Xiaomi (小米) rolls out three in-house MiMo‑V2 models: Pro agent flagship, Omni multimodal base, and TTS voice model
What was announced
Xiaomi (小米) late last night unveiled three self‑developed large models under the MiMo‑V2 family: MiMo‑V2‑Pro, MiMo‑V2‑Omni and MiMo‑V2‑TTS. The company said the models are already available through Xiaomi miclaw, MiMo Studio, Kingsoft (金山办公)’s WebOffice ecosystem, and the Xiaomi browser, and can be accessed via agent frameworks such as OpenClaw, OpenCode, KiloCode, Blackbox and Cline for a limited free one‑week trial. Why does this matter? Because Xiaomi is positioning these models not just as chat engines but as embedded agents and tooling for real workflows.

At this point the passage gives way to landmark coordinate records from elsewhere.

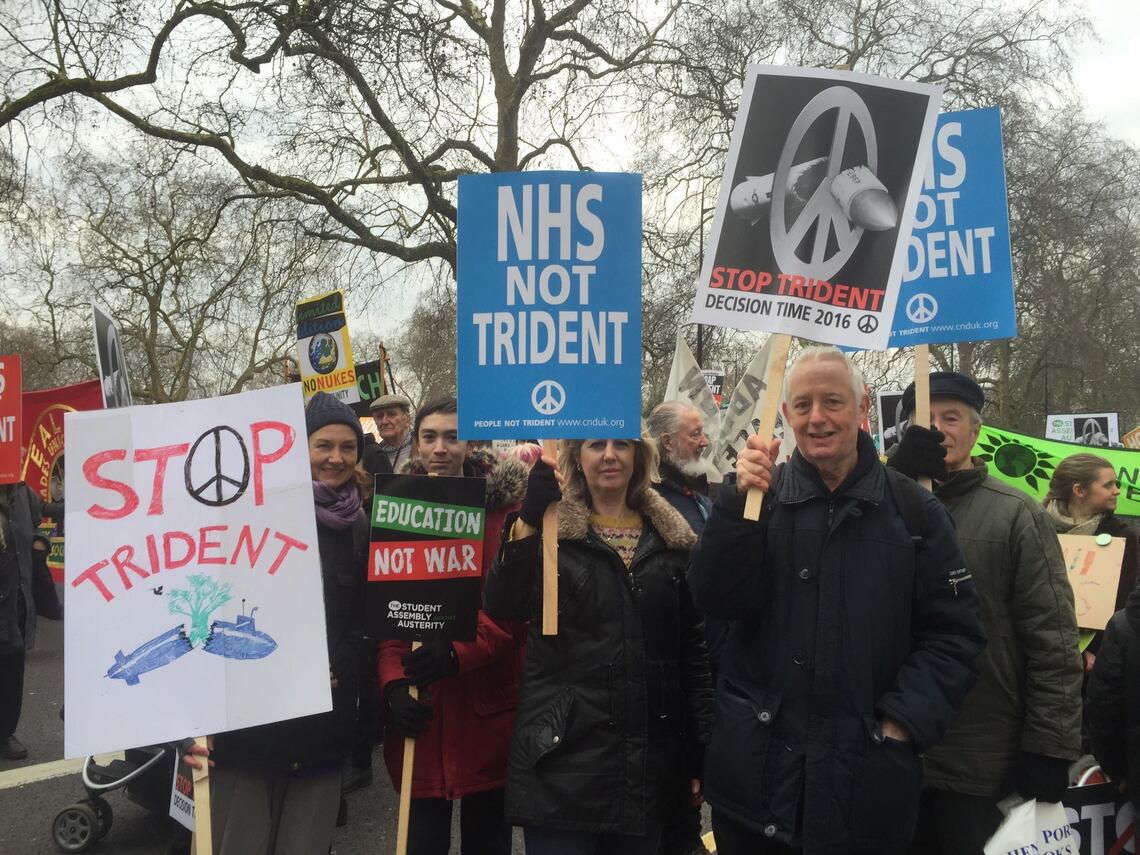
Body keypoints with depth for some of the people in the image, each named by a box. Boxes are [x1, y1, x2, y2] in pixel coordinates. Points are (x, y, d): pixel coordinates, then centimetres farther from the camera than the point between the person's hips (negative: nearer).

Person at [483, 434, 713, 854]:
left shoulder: (672, 539, 7)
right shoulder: (553, 530, -2)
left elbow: (693, 647, 8)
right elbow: (502, 606, -19)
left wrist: (701, 750, 6)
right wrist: (529, 516, -31)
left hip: (648, 761, 3)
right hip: (563, 753, -3)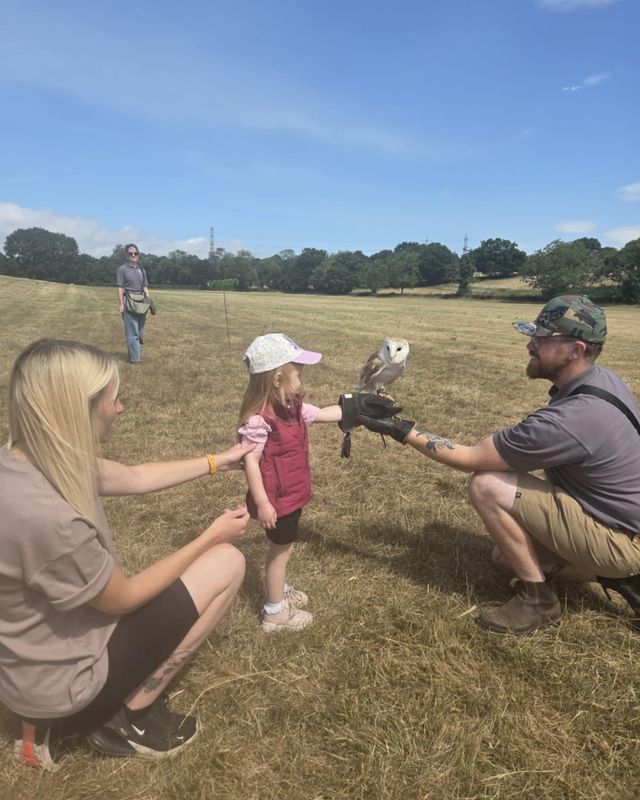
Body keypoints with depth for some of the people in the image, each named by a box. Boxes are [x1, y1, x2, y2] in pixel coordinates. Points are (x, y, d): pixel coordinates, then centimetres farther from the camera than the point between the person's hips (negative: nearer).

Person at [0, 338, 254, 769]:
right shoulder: (45, 516, -36)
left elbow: (135, 478, 6)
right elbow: (124, 598, -19)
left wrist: (218, 461, 13)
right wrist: (212, 535, -9)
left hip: (36, 658, 8)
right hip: (60, 678, -8)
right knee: (227, 561, -8)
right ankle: (132, 720, 7)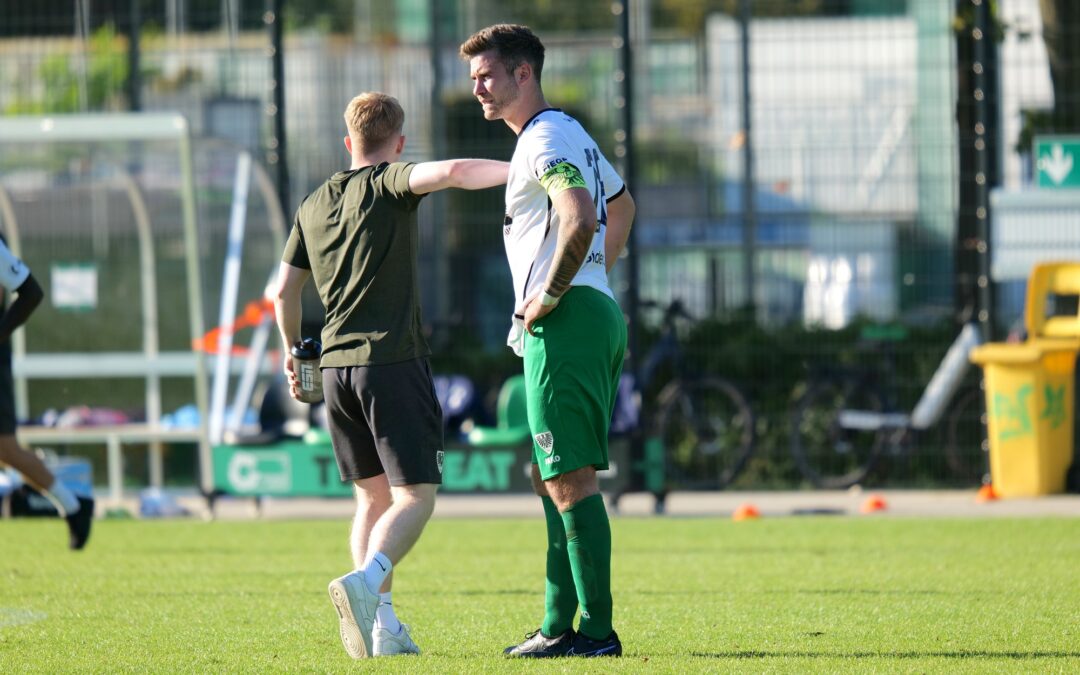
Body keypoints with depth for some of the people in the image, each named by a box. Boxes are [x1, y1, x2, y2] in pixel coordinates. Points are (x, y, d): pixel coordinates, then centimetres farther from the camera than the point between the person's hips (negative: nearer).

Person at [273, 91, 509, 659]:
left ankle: (382, 626, 5)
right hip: (393, 362, -6)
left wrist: (292, 350, 34)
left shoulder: (313, 206, 15)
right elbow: (450, 172, -22)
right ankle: (364, 581, -32)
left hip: (335, 368, 6)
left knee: (373, 495, 15)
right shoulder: (389, 185, -2)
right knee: (414, 497, -6)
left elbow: (285, 290, 19)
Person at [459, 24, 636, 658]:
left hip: (564, 323, -11)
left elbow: (581, 219, -29)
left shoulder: (545, 141, -12)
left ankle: (597, 630, -12)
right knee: (551, 479, 14)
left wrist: (551, 296, -19)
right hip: (596, 313, 11)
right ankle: (560, 625, 16)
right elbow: (622, 206, 36)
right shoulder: (573, 134, 20)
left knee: (571, 478, -11)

Capabilities and claimed performance
MiMo‑V2‑Pro is billed as an agent‑first flagship tuned for high‑intensity real‑world workflows, with “over 1T total parameters” (42B activation parameters) and a 1M token context window. It has been reported that Xiaomi uses a hybrid attention architecture and that internal and third‑party rankings place MiMo‑V2‑Pro among the top models globally; reportedly it sits near leading closed‑source systems on many agent benchmarks while being priced materially lower. MiMo‑V2‑Omni is presented as a true multimodal base for long audio, video and visual reasoning—Xiaomi claims strong audio understanding (multi‑speaker separation, >10‑hour audio comprehension), advanced chart and visual reasoning, and native audio‑video joint inputs. MiMo‑V2‑TTS is a text‑to‑speech model trained with a proprietary audio tokenizer and multi‑codebook architecture, claiming fine‑grained style and dialect control and even singing capabilities across multiple Chinese dialects.
Pricing, integration and developer access
Xiaomi opened APIs on platform.xiaomimimo.com with tiered pricing. MiMo‑V2‑Pro supports the 1M token window and is priced at $1/$3 per million tokens (input/output) within 256K, and $2/$6 per million tokens for the full 1M window. MiMo‑V2‑Omni supports 256K context at $0.4/$2 per million tokens. It has been reported that Xiaomi has integrated MiMo into Kingsoft WebOffice to power document workflows across Word, Excel, PPT and PDF, and that the models are pre‑wired into several agent frameworks to accelerate developer adoption.
Industry and geopolitical context
The rollout highlights China’s push to build domestic, production‑grade AI stacks amid global tech tensions and export controls that have complicated access to advanced chips and Western AI services. Xiaomi’s emphasis on agent orchestration, long‑context understanding and on‑device and cloud integration reflects a broader trend among Chinese tech firms to reduce reliance on foreign models and tooling while serving massive local enterprise and consumer ecosystems. As always with vendor claims, some performance and ranking statements remain based on vendor or internal benchmarks—reportedly strong, but subject to independent verification.